**OBJECTIVE:** In the text below on Sri Lanka's food subsidy reform, turn the paragraph beginning "Until the last year of the old subsidy scheme" into a short list that keeps its main facts.

**TEXT SEGMENT:**
In 1979 Sri Lanka replaced a four-decade-old food subsidy scheme, characterized by price subsidies and the rationing of rice, the main staple, with a food stamp scheme. Under the new scheme, households whose declared incomes were less than a specified amount received food stamps, which they could use to buy basic foods at non-subsidized prices. The change in the food subsidy programme was intended to minimize government intervention in food marketing and consumption, increase domestic savings, and protect low-income households from the removal of food and non-food price subsidies. The new food subsidy policy was an important element of a package of economic policy reforms made during the late 1970s. These reforms attempted to reduce government intervention in the economy and give the market a larger role in determining the prices of inputs and outputs and the allocation of resources. The economic liberalization policies were expected to provide the necessary impetus for greater growth in the economy. Indeed, economic growth was remarkable. GDP grew at an annual rate of 6.5% between 1978/79 and 1981/82.
In The Food Stamp Scheme in Sri Lanka, Neville Edirisinghe examines the costs and benefits of the changes in the food subsidy policy and suggests changes to increase the efficacy of the new income transfer programme.
The fiscal and household effects of the new scheme
Until the last year of the old subsidy scheme, rice and some other foods were made available at subsidized prices to almost the whole population. These price subsidies accounted for about 15% of government expenditures during the mid- 1970s. in 1979 the new scheme issued food stamps to only half of the population, removed all price subsidies on food, and kept the nominal value of food stamps constant By 1984 the share of government expenditures allocated to food subsidies had dropped to 3% and food subsidies as a share of GNP had dropped from a high of 6% to about 1 %. However, the wages of public sector employees were increased to compensate for the inflationary pressures that followed removal of price subsidies. This probably reduced the proportion of the savings from curtailment of the food subsidies that could be diverted to investment.

Dataset items
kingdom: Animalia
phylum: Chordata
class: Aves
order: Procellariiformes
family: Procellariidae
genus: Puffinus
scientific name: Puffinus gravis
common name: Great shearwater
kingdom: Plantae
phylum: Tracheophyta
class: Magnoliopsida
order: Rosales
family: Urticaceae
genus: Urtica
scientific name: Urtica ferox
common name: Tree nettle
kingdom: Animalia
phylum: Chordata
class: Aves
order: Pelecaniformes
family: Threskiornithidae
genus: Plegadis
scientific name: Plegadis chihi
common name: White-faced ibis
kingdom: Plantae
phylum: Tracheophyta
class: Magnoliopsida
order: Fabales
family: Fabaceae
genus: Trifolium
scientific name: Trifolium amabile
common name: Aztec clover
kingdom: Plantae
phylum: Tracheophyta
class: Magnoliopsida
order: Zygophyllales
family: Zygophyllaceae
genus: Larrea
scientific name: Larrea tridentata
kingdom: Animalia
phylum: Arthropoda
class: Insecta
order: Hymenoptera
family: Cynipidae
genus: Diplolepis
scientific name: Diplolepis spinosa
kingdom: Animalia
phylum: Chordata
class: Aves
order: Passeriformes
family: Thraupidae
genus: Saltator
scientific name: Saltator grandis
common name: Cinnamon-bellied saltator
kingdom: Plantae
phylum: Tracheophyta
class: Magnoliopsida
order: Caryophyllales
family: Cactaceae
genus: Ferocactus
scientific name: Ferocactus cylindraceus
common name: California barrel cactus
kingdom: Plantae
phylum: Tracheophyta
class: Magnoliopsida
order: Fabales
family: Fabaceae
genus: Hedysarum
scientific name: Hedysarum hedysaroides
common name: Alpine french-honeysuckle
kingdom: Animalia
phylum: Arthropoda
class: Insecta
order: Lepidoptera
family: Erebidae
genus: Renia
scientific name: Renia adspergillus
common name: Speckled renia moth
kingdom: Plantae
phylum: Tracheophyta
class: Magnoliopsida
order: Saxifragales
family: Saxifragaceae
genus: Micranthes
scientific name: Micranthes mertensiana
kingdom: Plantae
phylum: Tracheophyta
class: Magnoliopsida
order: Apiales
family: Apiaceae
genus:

**REPLY:**
- Until the old scheme's final year, almost the whole population could buy rice and some other foods at subsidized prices.
- In the mid-1970s, these price subsidies made up about 15% of government spending.
- In 1979, the new scheme gave food stamps to only half the population, ended all food price subsidies, and held the stamps' nominal value constant.
- By 1984, food subsidies had dropped to 3% of government spending, and from a high of 6% of GNP to about 1%.
- Public sector wages were raised to offset the inflation that followed the end of price subsidies. This probably shrank the share of the savings that could go to investment.